How artificial media could impact US Elections

Deep fakes, extremely convincing artificial media produced by deep neural networks, have entered the political arena. In 2017, Buzzfeed published a short video on YouTube that appeared to feature President Barack Obama sharing some surprisingly candid viewpoints. In reality, the visual portions of the video were artificially produced. The voice on the video was an impression done by comedian Jordan Peele. Many comments throughout social media lamented how terrifying this new technology is.

In my presentation, “The Death of Trust: Exploring the Deep Fake Threat”, at BSides Vancouver Island, I discussed the many threats posed by Deep Fakes. Among those threats is the expected role that Deep Fake media will play in the 2020 US Presidential election. While the technology continues to advance, it still has some important limitations that may help mitigate it’s impact. Moreover, there is a considerable amount of research being done into detection techniques. So far, this research boasts some impressive results.

How Deep Fakes are Created

Deep Fake videos are created using the learning capabilities of deep neural networks called Generative Adversarial Networks (GANs). In a GAN, two neural networks are pitted against each other. A Generator network is responsible for creating video frames that appear real. A Discriminator network in turn is attempts to validate whether the frame is “authentic” or not. The Generator essentially repeatedly tries to trick the Discriminator into believing images it creates are real.

Depiction of a GAN
A simplified view of a Global Adversarial Network (GAN)

Both networks are trained with a large set of still images of faces, often hundreds of thousands. After learning, the GAN can be provided a relatively small number of still images of the intended subject (for instance President Obama). The Generator is also typically provided a target video into which the subject’s face will be inserted. Frame-by-frame, the generator creates new artificial frames. The discriminator in turn decides if they belong with the set of subject images. Each time the discriminator rejects a frame, the Generator learns and refines it’s algorithms. The end result is very convincing video content.

The Political Threat

Deep Fakes are concerning for the political process because they further support the distribution of dis-information. As the capabilities of deep fake producing GANs improves, politically motivated actors can create false videos of their adversaries. These can be used to convince voters that a particular candidate said or did things things that are detrimental to their reputation. A striking characteristic of this type of dis-information is that once it is in the minds of the public, it is very hard to combat. Even with well documented evidence that a video is fake, many will still believe it is true.

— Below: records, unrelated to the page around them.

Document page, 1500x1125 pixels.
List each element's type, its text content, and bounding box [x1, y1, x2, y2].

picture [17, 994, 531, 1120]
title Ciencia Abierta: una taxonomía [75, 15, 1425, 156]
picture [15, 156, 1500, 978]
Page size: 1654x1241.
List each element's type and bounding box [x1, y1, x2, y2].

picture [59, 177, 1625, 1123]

However, another issue that is less talked about is the the opposite case. What happens when compromising video of a politician surfaces but they claim it is a fake? There are already an abundance of claims of “Fake News” echoing in political discord. Trying to prove the authenticity of a video claimed to be fake can be quite challenging. In this way, deep fake technology puts a heavy strain on our ability to trust anything we see or hear.

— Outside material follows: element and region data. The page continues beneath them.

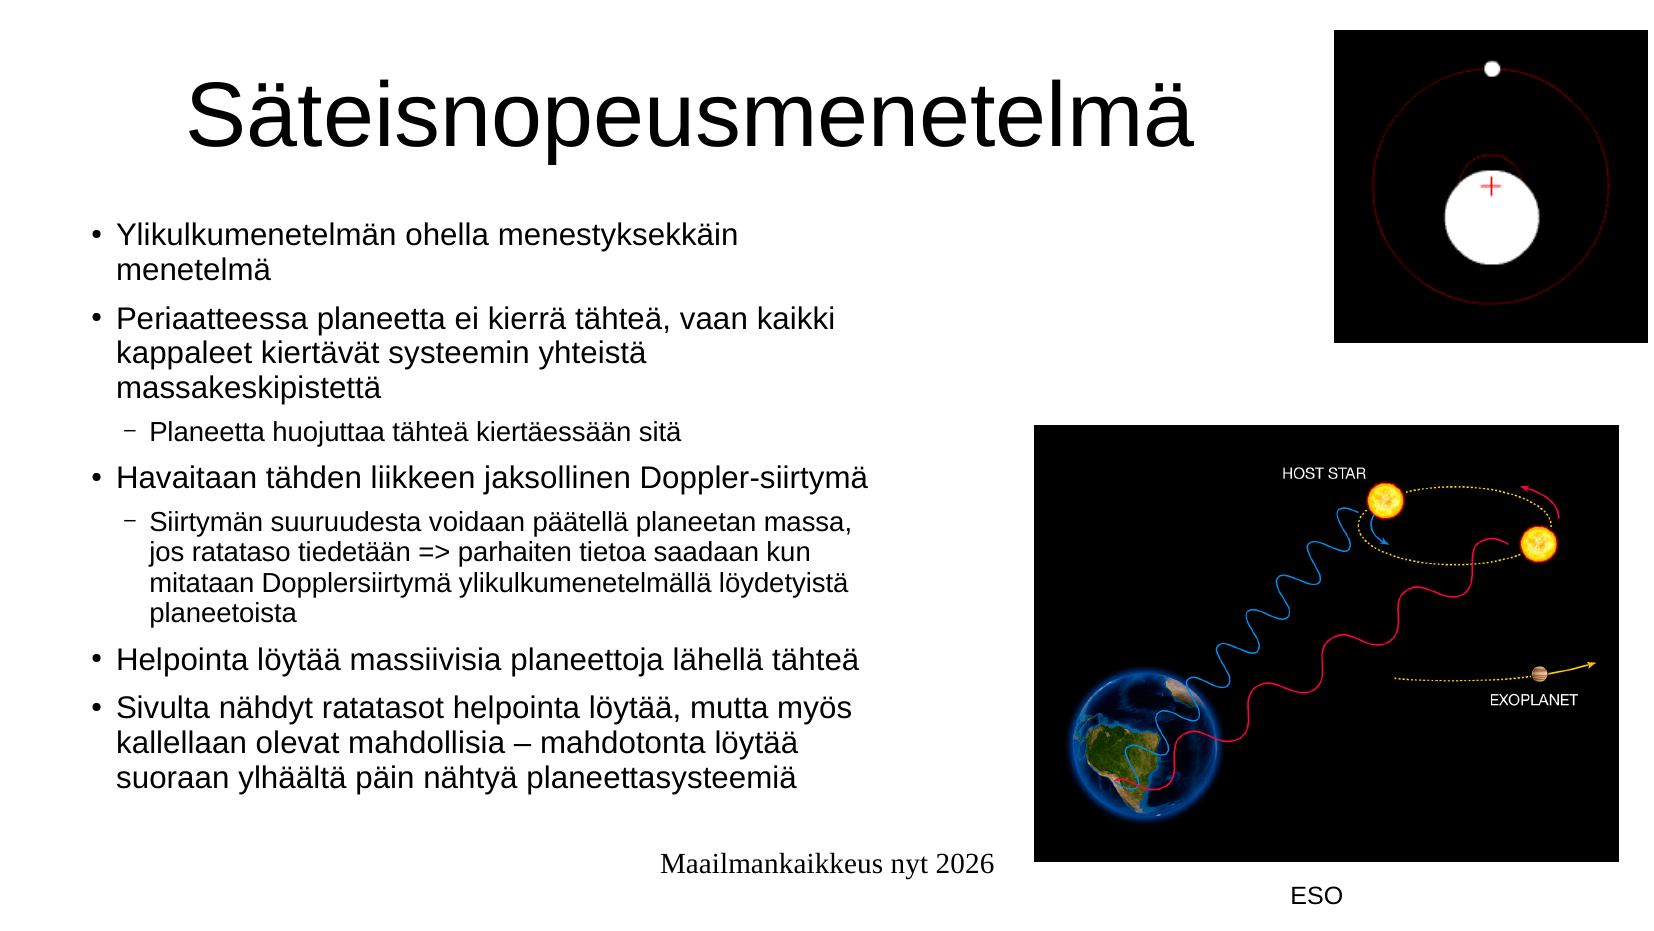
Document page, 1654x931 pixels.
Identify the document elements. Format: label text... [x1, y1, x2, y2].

picture [1334, 30, 1648, 343]
text_box ESO [1275, 874, 1359, 917]
list Ylikulkumenetelmän ohella menestyksekkäin menetelmä Periaatteessa planeetta ei kierrä tähteä, vaan kaikki kappaleet kiertävät systeemin yhteistä massakeskipistettä Planeetta huojuttaa tähteä kiertäessään sitä Havaitaan tähden liikkeen jaksollinen Doppler-siirtymä Siirtymän suuruudesta voidaan päätellä planeetan massa, jos ratataso tiedetään => parhaiten tietoa saadaan kun mitataan Dopplersiirtymä ylikulkumenetelmällä löydetyistä planeetoista Helpointa löytää massiivisia planeettoja lähellä tähteä Sivulta nähdyt ratatasot helpointa löytää, mutta myös kallellaan olevat mahdollisia – mahdotonta löytää suoraan ylhäältä päin nähtyä planeettasysteemiä [82, 217, 875, 827]
title Säteisnopeusmenetelmä [82, 37, 1300, 193]
picture [1034, 425, 1619, 862]
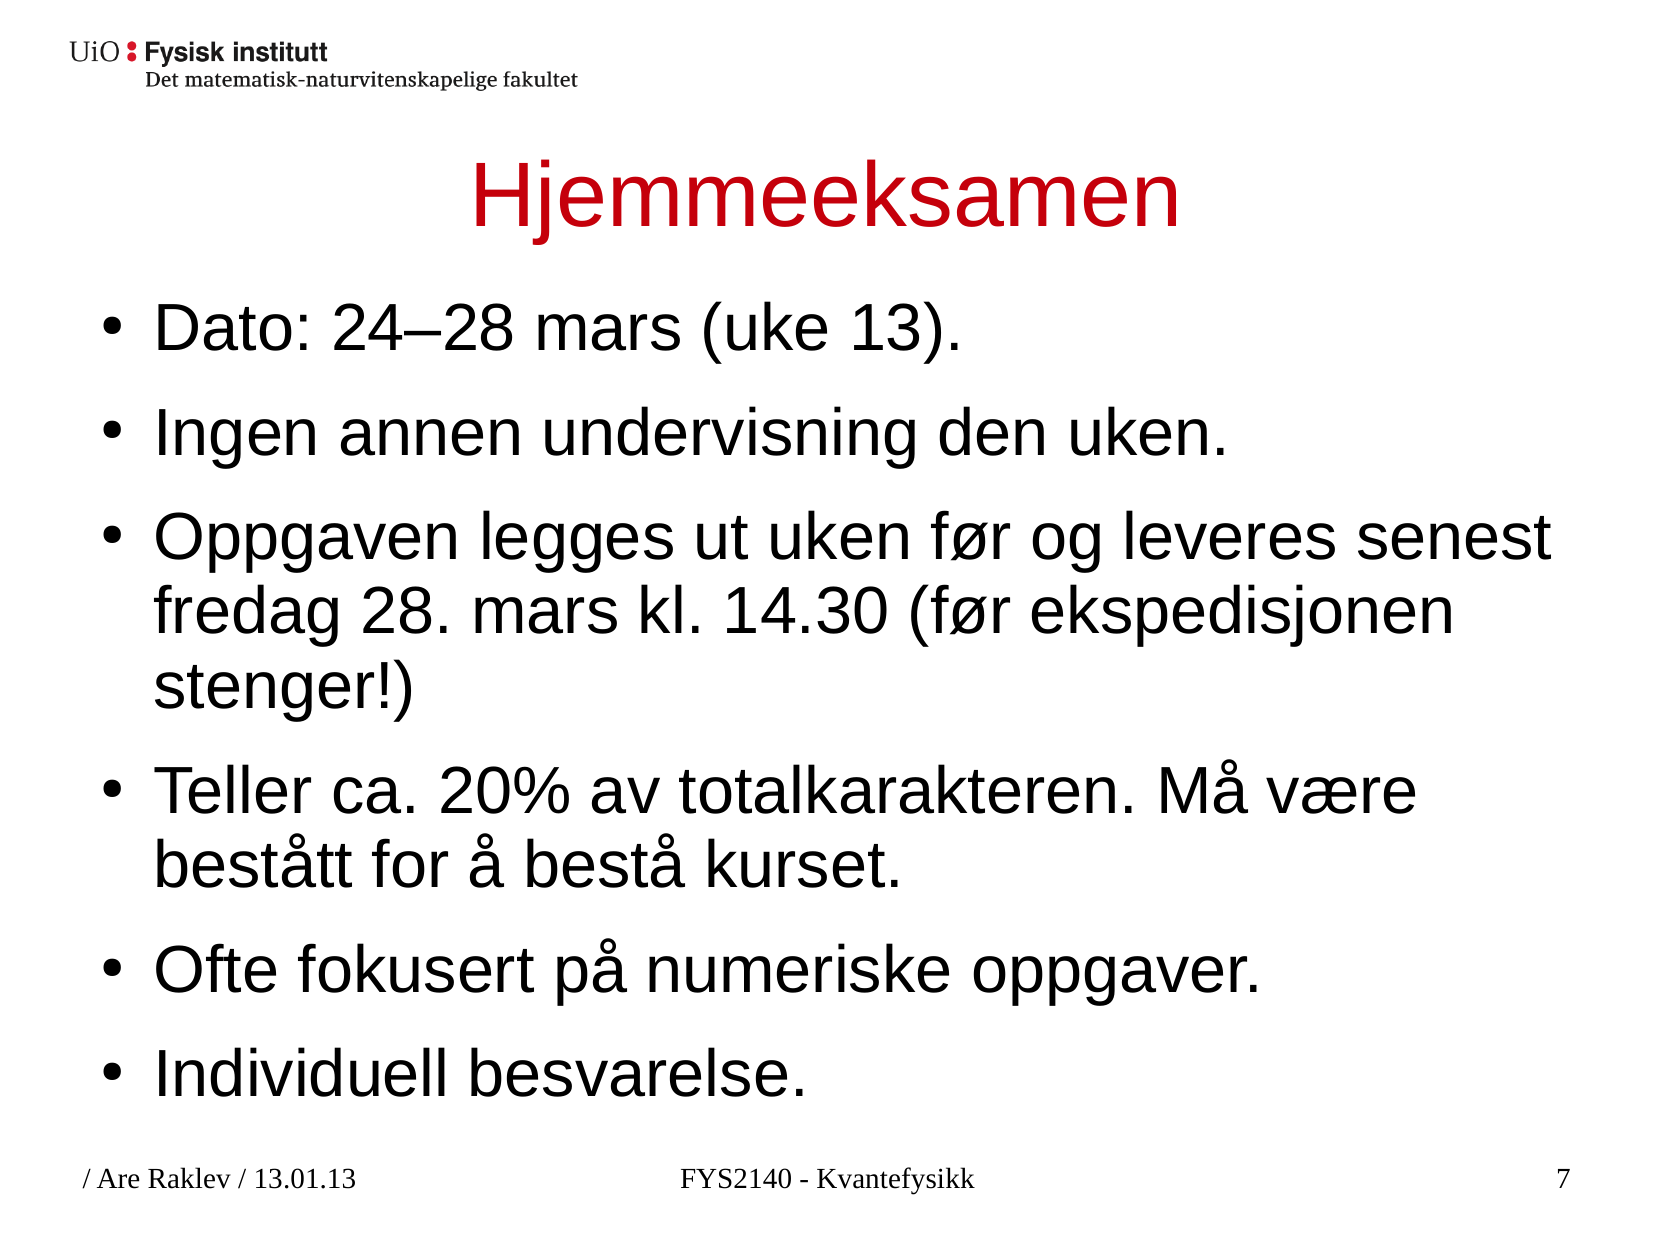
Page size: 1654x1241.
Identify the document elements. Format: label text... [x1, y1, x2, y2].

Limitations of Deep Fake Technology

The good news is, deep fake technology is still far from perfect. The limitations of the technology are constantly changing but researches continue to work on methods for exploiting those limitations. One limitation is that in the training process, GANs rely on facial images of a fixed size. This is due to processing limitations. As a result, researchers from University at Albany, SUNY have been able to train neural networks to find warping artifacts that are indicative of deep fake videos.

Another limitation of deep fake video creation is that currently the GANs do not account for context and linguistics. Facial habits that are specific to the content and or emotions being delivered are not easily replicated. Since training relies on static images, context-related expressions are not easily replicated. As a result, researchers from Dartmouth released research earlier this year that analyzes video for consistency with these “soft biometrics”. As of the release date, the study achieved a 95% accuracy rate. The researchers estimate that by the start of the 2020 primary season, that accuracy could be as high as 99%.

Finally more development needs to be done before fully synthesized (both audio and video) deep fake videos can be reliably produced. Tools like Adobe VoCo and Baidu’s “Deep Voice” can produce very realistic synthesized voices. However, combining both deepfaked audio and video has yet to be demonstrated with consistent reliable results. That said, it seems reasonable to expect that it is only a matter of time before fully synthesized video can be created from nothing more than a typewritten script.

Proving Authenticity

Researchers have also been working on ways to ensure that truly authentic videos can be validated. NYU researchers recently demonstrated how current high-end digital cameras can be modified to create digital watermarks. Their study went further however. They also used neural networks to overcome loss of forensic data due to regeneration (re-encoding an image/video). Overall they were able to build the framework of what could be an all-new approach to digital forensics.

Looking ahead

It certainly seems clear that for 2020, deepfakes will be a part of the (dis-) information bombarding the American public. If there is any good news in this it’s that we’ve not yet reached a level of capability talked about in the many doomsday scenarios regarding deepfakes. To truly limit the impact of deepfake media will require a coordinated approach of public awareness, careful and responsible journalism, and of course technological countermeasures. Security professionals can help shape the course of these three elements through our evangelism, influence and research.